2 de septiembre de 2026

CERESO de La Toma

Por Alberto Mejía

Familiares de personas privadas de la libertad en el CERESO de La Toma hicieron un llamado a la gobernadora Rocío Nahle García para que atienda presuntas irregularidades y abusos que, aseguran, estarían ocurriendo al interior del centro penitenciario.

A través de un escrito dirigido a la mandataria estatal, señalaron que sus familiares cumplen las condenas que les fueron impuestas por la ley, pero consideraron que la pérdida de la libertad no debe significar la pérdida de sus derechos ni convertirse en motivo de presuntos abusos.

En el documento, los familiares acusaron al director del penal de presuntamente permitir o tolerar diversas irregularidades, entre ellas cobros relacionados con tiendas, cocinas, cigarros, visitas conyugales y ahorros, además de cuestionar la operación de distintas áreas internas.
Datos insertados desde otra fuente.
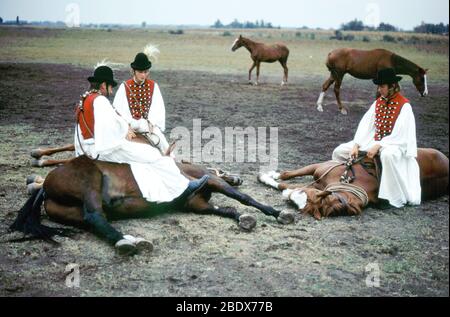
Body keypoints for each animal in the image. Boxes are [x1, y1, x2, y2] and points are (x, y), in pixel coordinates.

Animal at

Los inconformes también denunciaron presuntas agresiones contra dos personas privadas de la libertad. Según su versión, una de ellas habría sido agredida en la zona de mujeres y otra habría sido jaloneada por hombres de la sección masculina.

Los familiares cuestionaron que, pese a estos hechos, las autoridades del centro penitenciario presuntamente nieguen tener conocimiento de las agresiones, por lo que solicitaron que se investiguen los acontecimientos y se determinen responsabilidades.

Asimismo, manifestaron su preocupación por las condiciones de seguridad y atención dentro del penal, al considerar que la prioridad debería ser mejorar las condiciones del centro penitenciario y garantizar los derechos de las personas privadas de la libertad.

En su mensaje, los familiares también hicieron señalamientos sobre presuntos beneficios económicos y adquisiciones personales atribuidas al director, afirmaciones que deberán ser investigadas y, en su caso, corroboradas por las autoridades correspondientes.

Finalmente, pidieron la intervención de la gobernadora Rocío Nahle para revisar la situación que prevalece en el CERESO de La Toma, así como garantizar que las personas privadas de la libertad reciban un trato digno y que cualquier denuncia de abuso sea atendida conforme a la ley.